== WORK TASK ==
Put every line of the listing, from the line containing "桑名市 企業招商指南（正体字ver.）（PDF：4,449KB）（別ウィン" down to the last line of the listing (both ends included), into a JSON list of strings with one string per line, leaving out blank lines and the pictures.
*** Opening of RECORDS PROVIDED ***
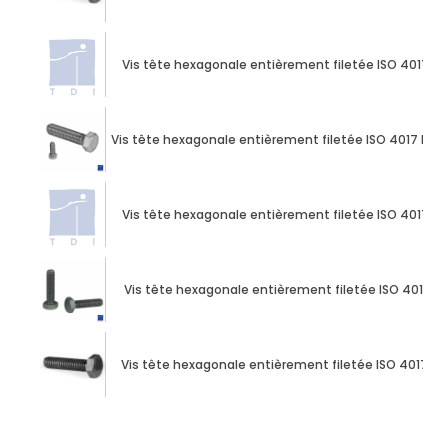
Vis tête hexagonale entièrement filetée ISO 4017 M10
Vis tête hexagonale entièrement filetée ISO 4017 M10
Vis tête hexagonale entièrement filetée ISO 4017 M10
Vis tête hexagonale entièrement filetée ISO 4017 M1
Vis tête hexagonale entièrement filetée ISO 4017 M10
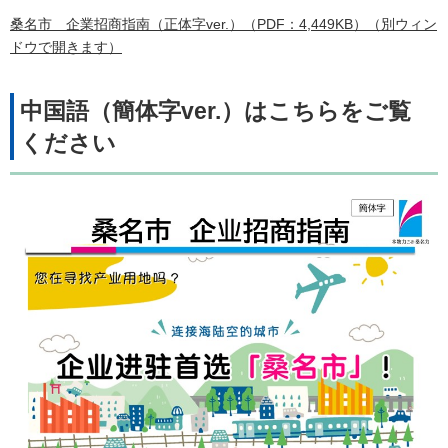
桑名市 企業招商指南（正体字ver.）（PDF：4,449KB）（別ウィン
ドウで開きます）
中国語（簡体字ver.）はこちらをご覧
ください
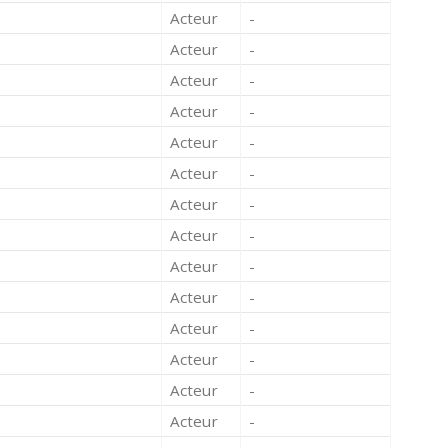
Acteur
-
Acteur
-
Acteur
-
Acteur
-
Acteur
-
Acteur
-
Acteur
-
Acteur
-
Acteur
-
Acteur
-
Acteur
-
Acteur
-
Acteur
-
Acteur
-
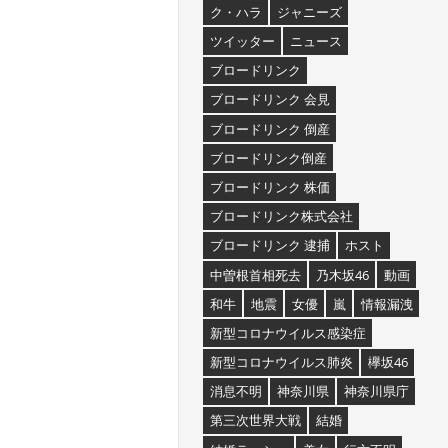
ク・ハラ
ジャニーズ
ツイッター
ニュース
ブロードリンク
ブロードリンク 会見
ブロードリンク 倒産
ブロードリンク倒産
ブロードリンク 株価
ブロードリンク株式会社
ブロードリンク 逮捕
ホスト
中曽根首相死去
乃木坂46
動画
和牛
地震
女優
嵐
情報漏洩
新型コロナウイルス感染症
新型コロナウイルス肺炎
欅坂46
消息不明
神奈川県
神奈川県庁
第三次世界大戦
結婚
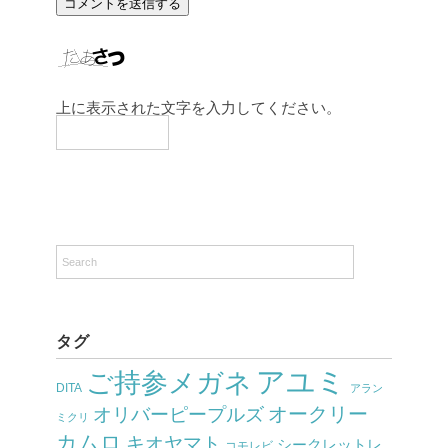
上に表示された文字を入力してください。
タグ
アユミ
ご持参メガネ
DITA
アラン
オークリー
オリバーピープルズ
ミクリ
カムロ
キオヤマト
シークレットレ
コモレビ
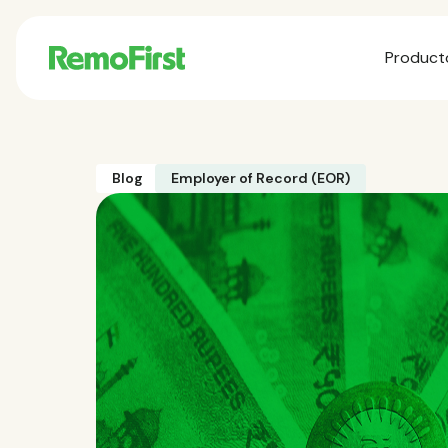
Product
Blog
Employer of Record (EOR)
*** Close of RECORDS PROVIDED ***
== SOLUTION FOR THIS TASK ==
[
  "桑名市 企業招商指南（正体字ver.）（PDF：4,449KB）（別ウィン",
  "ドウで開きます）",
  "中国語（簡体字ver.）はこちらをご覧",
  "ください",
  "Acteur",
  "-",
  "Acteur",
  "-",
  "Acteur",
  "-",
  "Acteur",
  "-",
  "Acteur",
  "-",
  "Acteur",
  "-",
  "Acteur",
  "-",
  "Acteur",
  "-",
  "Acteur",
  "-",
  "Acteur",
  "-",
  "Acteur",
  "-",
  "Acteur",
  "-",
  "Acteur",
  "-",
  "Acteur",
  "-",
  "ク・ハラ",
  "ジャニーズ",
  "ツイッター",
  "ニュース",
  "ブロードリンク",
  "ブロードリンク 会見",
  "ブロードリンク 倒産",
  "ブロードリンク倒産",
  "ブロードリンク 株価",
  "ブロードリンク株式会社",
  "ブロードリンク 逮捕",
  "ホスト",
  "中曽根首相死去",
  "乃木坂46",
  "動画",
  "和牛",
  "地震",
  "女優",
  "嵐",
  "情報漏洩",
  "新型コロナウイルス感染症",
  "新型コロナウイルス肺炎",
  "欅坂46",
  "消息不明",
  "神奈川県",
  "神奈川県庁",
  "第三次世界大戦",
  "結婚",
  "上に表示された文字を入力してください。",
  "タグ",
  "アユミ",
  "ご持参メガネ",
  "DITA",
  "アラン",
  "オークリー",
  "オリバーピープルズ",
  "ミクリ",
  "カムロ",
  "キオヤマト",
  "シークレットレ",
  "コモレビ",
  "Product",
  "Blog",
  "Employer of Record (EOR)"
]